**Problems to work on:**
1. In the post about reading .kndx files in pyrex, which test failed after the patch was compiled on win32?
2. Please write the next part of the post about reading .kndx files in pyrex, starting right after it ends.

**Passage provided:**
::::
[MERGE] Read .kndx files in pyrex (updated)

Mon Jul 2 19:40:15 BST 2007

-----BEGIN PGP SIGNED MESSAGE-----
Hash: SHA1

John Arbash Meinel wrote:
> Alexander Belchenko wrote:
>> John Arbash Meinel ?8H5B:
>>> Attached is a revised version which should address all of your comments.
>> John, I try your patch on win32.
>> Unfortunately, after I compile pyx to C-extension I have 1 failed test:
> 
>> C:\Temp\bzr+pyrex>python bzr --no-plugins selftest test_knit
>>        bzr: C:/Temp/bzr+pyrex/bzr
>>     bzrlib: C:\Temp\bzr+pyrex\bzrlib
> 
>> FAIL: #28 test_knit.BasicKnitTests.test_knit_format
>>     not equal:
>> a = ['revid', 'revid2']
>> b = ['revid']
> 
> ...

So I tracked down why it is failing. And arguably it is because the test is bad
on Windows. Specifically the test has a file with:

"bzr knit index 8\n"
"\nrev1 ... :"
"\nrev2 ... :"
::::
**Material:**
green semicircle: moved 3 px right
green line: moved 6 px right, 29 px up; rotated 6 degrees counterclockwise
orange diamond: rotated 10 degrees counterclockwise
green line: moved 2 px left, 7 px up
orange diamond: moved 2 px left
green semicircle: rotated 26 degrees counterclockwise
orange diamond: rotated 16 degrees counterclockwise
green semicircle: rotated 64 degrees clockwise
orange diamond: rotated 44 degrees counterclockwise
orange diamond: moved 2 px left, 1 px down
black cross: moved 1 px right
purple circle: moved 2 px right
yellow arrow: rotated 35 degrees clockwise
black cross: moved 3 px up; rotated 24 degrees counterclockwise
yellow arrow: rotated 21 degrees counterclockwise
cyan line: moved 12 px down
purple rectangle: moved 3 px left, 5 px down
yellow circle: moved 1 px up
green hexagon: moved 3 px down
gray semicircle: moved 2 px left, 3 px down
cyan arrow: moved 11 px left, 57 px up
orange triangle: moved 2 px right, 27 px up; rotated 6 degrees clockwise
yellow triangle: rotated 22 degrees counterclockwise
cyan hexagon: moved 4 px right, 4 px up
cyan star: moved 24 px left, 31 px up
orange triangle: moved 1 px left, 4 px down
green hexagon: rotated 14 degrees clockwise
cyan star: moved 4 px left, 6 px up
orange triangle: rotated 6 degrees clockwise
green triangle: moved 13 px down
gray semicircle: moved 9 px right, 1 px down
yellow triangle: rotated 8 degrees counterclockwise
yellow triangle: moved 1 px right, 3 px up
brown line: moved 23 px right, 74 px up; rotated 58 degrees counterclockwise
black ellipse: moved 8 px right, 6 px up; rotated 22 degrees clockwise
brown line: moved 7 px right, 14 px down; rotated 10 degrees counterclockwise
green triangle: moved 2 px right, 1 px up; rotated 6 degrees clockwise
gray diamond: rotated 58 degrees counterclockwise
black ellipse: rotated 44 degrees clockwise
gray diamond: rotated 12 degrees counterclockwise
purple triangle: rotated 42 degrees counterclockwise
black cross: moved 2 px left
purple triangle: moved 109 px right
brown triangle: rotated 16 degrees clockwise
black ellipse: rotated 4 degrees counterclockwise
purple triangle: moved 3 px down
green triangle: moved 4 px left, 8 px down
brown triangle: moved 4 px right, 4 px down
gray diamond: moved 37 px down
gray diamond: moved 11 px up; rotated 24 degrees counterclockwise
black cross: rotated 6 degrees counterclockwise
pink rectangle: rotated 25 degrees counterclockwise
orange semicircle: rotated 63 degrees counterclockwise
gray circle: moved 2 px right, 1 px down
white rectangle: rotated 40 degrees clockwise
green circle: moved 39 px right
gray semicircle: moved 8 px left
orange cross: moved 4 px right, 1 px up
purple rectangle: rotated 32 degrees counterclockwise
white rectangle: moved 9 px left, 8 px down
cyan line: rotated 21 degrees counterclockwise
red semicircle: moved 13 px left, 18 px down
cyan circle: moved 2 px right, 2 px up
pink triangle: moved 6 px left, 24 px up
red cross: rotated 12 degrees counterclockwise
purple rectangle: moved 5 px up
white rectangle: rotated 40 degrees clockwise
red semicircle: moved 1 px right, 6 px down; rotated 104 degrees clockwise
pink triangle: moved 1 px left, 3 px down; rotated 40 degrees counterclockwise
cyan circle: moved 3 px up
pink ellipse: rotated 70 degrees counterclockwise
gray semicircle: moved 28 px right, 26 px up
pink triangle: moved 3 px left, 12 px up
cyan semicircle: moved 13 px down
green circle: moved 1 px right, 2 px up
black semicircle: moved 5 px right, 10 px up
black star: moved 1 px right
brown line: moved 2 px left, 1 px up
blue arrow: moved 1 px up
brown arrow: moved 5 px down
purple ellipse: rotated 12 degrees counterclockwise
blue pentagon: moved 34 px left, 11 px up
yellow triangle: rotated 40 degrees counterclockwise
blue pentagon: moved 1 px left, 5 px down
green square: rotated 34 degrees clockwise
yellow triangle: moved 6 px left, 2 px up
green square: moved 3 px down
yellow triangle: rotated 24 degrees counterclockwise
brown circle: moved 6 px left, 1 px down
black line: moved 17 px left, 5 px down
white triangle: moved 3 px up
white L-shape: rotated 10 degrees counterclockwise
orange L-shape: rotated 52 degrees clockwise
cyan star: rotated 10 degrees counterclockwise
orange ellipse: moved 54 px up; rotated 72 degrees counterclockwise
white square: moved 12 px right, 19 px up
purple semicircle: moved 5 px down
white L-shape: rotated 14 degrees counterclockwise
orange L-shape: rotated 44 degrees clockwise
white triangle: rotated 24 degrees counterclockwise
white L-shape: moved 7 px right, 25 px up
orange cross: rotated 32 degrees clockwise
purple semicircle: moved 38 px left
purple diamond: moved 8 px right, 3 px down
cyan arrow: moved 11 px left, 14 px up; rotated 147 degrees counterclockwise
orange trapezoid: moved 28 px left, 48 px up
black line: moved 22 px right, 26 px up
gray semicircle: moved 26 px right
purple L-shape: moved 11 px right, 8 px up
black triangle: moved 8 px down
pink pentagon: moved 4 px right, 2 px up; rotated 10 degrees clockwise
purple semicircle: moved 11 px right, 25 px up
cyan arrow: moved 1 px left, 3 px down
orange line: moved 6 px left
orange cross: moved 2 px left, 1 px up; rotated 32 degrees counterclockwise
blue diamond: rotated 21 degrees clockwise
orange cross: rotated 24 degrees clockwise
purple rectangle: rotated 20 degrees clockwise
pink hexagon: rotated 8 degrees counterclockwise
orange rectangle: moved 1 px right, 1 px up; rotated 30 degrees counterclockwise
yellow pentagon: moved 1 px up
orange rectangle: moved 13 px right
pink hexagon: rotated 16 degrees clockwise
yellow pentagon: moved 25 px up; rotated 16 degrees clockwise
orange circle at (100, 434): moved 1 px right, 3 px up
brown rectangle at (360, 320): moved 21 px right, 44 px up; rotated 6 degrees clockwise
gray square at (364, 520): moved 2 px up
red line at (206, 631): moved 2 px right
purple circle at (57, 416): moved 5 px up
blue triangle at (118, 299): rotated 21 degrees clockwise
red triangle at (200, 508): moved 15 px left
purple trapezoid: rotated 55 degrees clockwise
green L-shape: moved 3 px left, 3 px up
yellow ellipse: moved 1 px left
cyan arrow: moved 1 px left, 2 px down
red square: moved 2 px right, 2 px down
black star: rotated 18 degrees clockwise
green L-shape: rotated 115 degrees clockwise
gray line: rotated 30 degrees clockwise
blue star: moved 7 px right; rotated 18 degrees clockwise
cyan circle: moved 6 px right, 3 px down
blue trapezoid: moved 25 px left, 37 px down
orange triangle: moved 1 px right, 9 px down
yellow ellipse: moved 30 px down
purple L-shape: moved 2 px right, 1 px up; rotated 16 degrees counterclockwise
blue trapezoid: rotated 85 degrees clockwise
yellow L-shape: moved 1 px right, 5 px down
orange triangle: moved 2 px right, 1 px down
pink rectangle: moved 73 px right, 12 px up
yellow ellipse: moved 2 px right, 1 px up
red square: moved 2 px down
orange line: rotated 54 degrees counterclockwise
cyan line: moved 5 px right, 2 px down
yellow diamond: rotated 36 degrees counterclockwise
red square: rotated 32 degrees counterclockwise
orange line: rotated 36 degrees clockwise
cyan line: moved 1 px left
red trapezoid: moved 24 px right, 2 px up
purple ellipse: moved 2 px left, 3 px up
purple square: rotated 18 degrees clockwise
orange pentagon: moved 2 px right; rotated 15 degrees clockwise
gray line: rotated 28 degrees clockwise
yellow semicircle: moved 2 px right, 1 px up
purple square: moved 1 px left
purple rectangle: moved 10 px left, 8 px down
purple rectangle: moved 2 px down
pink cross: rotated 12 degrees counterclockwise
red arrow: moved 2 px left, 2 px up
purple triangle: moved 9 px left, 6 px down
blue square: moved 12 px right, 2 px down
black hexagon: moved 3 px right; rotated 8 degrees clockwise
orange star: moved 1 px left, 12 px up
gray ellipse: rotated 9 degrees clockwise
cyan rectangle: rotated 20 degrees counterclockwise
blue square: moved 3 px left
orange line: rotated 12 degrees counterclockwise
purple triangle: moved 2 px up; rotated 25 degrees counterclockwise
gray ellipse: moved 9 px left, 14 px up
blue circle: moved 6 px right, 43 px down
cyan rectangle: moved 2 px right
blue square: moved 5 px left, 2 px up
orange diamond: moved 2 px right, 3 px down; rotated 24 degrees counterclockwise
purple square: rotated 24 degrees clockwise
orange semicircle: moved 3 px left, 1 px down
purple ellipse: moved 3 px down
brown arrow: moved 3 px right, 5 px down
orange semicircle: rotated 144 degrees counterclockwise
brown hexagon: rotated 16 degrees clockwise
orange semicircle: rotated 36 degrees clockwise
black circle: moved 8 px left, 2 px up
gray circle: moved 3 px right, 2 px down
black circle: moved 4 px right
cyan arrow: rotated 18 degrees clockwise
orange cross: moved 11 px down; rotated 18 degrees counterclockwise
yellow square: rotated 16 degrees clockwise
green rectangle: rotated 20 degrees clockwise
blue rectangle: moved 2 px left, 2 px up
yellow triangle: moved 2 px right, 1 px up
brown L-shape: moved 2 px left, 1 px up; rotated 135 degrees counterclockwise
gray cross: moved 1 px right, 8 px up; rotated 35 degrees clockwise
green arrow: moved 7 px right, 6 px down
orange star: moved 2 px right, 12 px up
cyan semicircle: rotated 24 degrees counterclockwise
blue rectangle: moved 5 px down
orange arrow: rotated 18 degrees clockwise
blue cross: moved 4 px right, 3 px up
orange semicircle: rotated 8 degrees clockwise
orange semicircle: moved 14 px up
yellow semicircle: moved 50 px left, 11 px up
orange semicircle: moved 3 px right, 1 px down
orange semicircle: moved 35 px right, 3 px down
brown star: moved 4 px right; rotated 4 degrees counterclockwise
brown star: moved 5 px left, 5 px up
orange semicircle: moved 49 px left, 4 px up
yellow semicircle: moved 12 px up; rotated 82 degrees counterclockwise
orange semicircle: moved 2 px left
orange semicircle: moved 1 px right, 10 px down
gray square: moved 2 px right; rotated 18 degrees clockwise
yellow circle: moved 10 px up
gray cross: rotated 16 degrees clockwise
::::
**Results of the tasks:**
1. test_knit.BasicKnitTests.test_knit_format

2.
So all of those lines start with '\n' and end with ' :'

And then it does:

indexfile = open('test.kndx', 'at')
indexfile.write('\nrevid3 ... .phwoar:demo ')

There are a couple things that this does:

1) Test that writing out an incomplete line fails. Even though there is a ':'
and a trailing space, there is no final ' :'.
2) On win32 it actually is writing '\r\nrevid3...'

Which looks like:
"bzr knit index 8\n"
"\nrev1 ... :"
"\nrev2 ... :\r"
"\nrev3 ... .phwoar:demo "

So in some ways, I would like writing extra data to an existing line to not
corrupt the previous lines. This succeeds with the current code path because we
use:

pieces = line.split()
if pieces[-1] != ':':
  raise

Which will ignore any consecutive whitespace. Which means that:

"\nrev2 ...:\r\t\t \r \t"
"\nrev3 ..."

Will still parse. However, if there are any other characters, like:

"\nrev2 ...:r"
"\nev3 ..."

It will break.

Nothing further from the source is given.